At stake are vast areas of federal land, most of it forested tracts across the Ameri-can West where the sound of road-building bulldozers has never been heard. Environmentalists say such areas are valuable for wildlife habitat, preserving water and air quality, and providing a wildernesslike experience. Many hunters and fishermen want them kept pristine as well.
But many areas also are potential sources of timber, minerals, gas, and oil. Developing such natural resources can be done in a way that protects the environment, administration and industry officials assert.
Like many environmental issues, sorting out this one has involved lengthy lawsuits.
In September, US Magistrate Elizabeth Laporte in San Francisco ruled that the Bush administration's repeal of the 2001 Roadless Area Conservation Rule, as the Clinton order is called, violates both the Endangered Species Act and the National Environmental Policy Act.
In another opinion last week, Judge Laporte blocked plans to extract natural resources in roadless areas, including some 300 controversial oil and gas leases in seven western states the US Forest Service issued in recent years.
Administration officials made "a clear error of judgment" in attempting to open up roadless areas without the proper environmental assessments, Laporte ruled.
The administration had sought to require governors to petition Washington if they wanted to protect federal roadless land in their states. Laporte ruled that illegal as well. But not before governors in Virginia, North and South Carolina, New Mexico, and California had petitioned the federal government for full protection of roadless areas in their states.
Meanwhile, governors in other states – Idaho, Colorado, and Utah among them – want to lift or ease some of the restrictions imposed by the Clinton rule.
The lawsuit, which resulted in the recent ruling, was brought by the attorneys general of Oregon, Washington, California, and New Mexico, plus 20 conservation groups.
For its part, the administration argues that the recent court ruling should not be made retroactive. "Neither the [US Forest Service] nor the forest resource users, who have relied on decisions made by the agency for the past six years should be faulted for acting under the law and regulations in place at the time they acted," US Justice Department lawyers said in their court filing.
Administration officials have not said whether they will appeal the ruling.

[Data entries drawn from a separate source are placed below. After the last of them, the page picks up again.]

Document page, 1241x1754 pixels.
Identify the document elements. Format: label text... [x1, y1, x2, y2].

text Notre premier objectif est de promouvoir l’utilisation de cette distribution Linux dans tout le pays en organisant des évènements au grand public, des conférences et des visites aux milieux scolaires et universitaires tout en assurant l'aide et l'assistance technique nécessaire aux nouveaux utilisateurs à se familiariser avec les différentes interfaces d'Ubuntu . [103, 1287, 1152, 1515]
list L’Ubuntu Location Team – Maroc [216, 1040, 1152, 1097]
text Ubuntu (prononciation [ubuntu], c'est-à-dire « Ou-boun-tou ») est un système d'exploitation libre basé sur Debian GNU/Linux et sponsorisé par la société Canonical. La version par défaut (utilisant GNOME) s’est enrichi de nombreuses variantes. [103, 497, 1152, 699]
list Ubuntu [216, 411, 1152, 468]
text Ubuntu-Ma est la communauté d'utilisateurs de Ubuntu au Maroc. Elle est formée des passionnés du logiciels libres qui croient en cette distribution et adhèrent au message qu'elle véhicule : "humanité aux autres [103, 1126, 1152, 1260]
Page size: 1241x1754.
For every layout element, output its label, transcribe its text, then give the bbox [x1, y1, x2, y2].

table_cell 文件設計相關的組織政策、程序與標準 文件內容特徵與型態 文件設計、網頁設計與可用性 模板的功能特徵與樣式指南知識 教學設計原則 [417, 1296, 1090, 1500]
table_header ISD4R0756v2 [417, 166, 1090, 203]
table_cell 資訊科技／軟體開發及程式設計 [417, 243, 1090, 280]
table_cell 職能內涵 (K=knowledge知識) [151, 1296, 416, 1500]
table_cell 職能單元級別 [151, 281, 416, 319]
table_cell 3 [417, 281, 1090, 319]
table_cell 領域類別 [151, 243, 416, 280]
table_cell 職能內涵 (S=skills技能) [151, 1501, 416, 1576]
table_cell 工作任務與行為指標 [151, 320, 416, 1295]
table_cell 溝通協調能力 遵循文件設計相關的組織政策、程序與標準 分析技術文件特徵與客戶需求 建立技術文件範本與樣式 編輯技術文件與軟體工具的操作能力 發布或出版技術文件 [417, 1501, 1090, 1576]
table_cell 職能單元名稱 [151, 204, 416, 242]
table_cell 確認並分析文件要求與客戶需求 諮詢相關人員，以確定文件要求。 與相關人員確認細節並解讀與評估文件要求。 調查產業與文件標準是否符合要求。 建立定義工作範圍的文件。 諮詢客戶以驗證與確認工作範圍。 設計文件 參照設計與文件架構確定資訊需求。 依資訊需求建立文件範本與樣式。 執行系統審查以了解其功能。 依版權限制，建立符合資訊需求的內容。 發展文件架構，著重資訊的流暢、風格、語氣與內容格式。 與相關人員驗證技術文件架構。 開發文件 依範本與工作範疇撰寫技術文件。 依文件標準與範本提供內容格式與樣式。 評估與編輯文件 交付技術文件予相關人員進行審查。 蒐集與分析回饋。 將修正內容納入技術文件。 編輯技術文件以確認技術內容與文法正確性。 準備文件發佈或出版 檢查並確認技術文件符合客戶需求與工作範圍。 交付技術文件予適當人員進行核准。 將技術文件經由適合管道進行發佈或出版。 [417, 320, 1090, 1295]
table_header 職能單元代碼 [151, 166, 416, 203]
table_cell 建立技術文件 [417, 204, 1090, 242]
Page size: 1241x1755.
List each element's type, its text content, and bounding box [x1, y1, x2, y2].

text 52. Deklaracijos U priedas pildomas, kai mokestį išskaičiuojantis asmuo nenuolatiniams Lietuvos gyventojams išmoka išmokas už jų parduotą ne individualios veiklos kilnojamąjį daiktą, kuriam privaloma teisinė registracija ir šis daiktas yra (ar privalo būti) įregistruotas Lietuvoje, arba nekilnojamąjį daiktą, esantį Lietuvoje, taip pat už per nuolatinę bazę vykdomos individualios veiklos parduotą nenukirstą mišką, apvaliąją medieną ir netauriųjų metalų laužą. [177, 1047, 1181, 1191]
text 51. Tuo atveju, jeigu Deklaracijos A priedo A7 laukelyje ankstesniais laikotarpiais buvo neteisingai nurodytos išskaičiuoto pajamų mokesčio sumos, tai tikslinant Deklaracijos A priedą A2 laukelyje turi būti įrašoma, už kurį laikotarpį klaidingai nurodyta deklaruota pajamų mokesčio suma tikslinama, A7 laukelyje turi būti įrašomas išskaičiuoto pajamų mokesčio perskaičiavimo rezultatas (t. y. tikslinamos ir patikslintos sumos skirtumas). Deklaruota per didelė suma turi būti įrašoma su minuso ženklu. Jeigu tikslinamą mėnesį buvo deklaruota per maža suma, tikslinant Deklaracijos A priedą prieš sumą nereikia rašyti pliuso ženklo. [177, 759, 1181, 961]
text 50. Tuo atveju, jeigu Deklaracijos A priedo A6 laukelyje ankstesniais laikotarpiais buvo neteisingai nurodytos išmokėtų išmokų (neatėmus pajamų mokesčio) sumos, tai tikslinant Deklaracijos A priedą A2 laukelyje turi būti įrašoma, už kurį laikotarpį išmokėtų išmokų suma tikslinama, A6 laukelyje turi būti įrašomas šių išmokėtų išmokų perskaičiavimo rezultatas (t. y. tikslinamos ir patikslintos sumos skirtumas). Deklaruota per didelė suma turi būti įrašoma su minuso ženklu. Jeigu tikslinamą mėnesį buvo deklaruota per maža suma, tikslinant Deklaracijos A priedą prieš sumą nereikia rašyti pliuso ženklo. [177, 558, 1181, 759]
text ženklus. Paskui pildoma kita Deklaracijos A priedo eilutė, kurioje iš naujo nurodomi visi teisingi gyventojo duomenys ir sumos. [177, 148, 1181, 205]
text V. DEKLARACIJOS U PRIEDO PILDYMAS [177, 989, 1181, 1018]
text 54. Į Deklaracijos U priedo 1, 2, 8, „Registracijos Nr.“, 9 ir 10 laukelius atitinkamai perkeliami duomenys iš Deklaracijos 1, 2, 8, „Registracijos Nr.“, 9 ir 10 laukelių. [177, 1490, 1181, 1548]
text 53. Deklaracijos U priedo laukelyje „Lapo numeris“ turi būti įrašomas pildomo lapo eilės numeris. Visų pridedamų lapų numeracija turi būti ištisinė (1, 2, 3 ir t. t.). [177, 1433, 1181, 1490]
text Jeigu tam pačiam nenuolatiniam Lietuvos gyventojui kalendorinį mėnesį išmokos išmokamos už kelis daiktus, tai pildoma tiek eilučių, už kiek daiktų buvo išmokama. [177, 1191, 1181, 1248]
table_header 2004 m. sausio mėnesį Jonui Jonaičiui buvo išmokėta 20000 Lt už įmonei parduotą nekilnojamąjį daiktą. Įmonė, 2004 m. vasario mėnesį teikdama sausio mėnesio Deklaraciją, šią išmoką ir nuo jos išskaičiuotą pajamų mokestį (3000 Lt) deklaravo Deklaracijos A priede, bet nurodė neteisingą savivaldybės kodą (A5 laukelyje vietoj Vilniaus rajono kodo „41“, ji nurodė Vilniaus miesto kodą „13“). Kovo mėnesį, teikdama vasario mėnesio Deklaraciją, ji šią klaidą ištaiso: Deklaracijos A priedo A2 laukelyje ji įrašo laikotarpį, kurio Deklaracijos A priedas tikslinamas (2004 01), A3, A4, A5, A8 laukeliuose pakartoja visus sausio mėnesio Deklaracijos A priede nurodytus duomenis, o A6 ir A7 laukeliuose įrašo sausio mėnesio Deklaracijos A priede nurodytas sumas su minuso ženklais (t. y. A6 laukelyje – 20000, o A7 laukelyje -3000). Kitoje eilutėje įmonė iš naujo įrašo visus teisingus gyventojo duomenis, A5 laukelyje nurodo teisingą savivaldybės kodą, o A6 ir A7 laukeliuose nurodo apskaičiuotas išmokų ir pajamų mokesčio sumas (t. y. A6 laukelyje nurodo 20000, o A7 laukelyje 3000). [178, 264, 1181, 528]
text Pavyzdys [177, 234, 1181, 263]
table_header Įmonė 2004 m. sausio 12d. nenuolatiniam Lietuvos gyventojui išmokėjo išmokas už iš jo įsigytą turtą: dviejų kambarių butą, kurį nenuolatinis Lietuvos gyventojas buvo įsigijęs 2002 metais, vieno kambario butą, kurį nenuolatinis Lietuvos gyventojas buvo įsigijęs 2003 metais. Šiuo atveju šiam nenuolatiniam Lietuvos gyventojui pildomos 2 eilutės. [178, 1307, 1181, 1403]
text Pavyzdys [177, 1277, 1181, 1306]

Critics say former President Clinton rushed the roadless rule into effect just before he left office in 2001. But supporters of the rule point out that it was adopted only after three years of official study, 600 public hearings, and some 2.5 million public comments in favor of the rule.
"I realize that no rule can perfectly satisfy everyone, but the Clinton roadless rule struck a chord with Americans," says Sen. Jeff Bingaman (D) of New Mexico, incoming chairman of the Energy and Natural Resources Committee. In Oregon, more than 90 percent of the 79,000 people who submitted comments favored leaving areas roadless.
The need now, says Oregon Gov. Ted Kulongoski (D) is to "focus on more critical forest priorities – like addressing declining forest health, catastrophic wildfires, and creating sustainable and predictable harvest levels."
The legal and political debate preceding the recent court ruling did not prevent some development in roadless areas from taking place. In August, loggers began cutting down trees in the Siskiyou National Forest's Kalmiopsis Roadless Area in southern Oregon.
While such commercial development of natural resources can benefit local economies, government and private studies have shown that logging in national forests often costs the federal treasury more than it earns. Subsidized road-building in national forests is one of the main reasons.
The original roadless protection rule covered some 59 million acres around the country, nearly a third of all national forestland, most of it from the Rocky Mountains westward. Laporte's order covers all but about 9 million acres in Alaska's Tongass National Forest.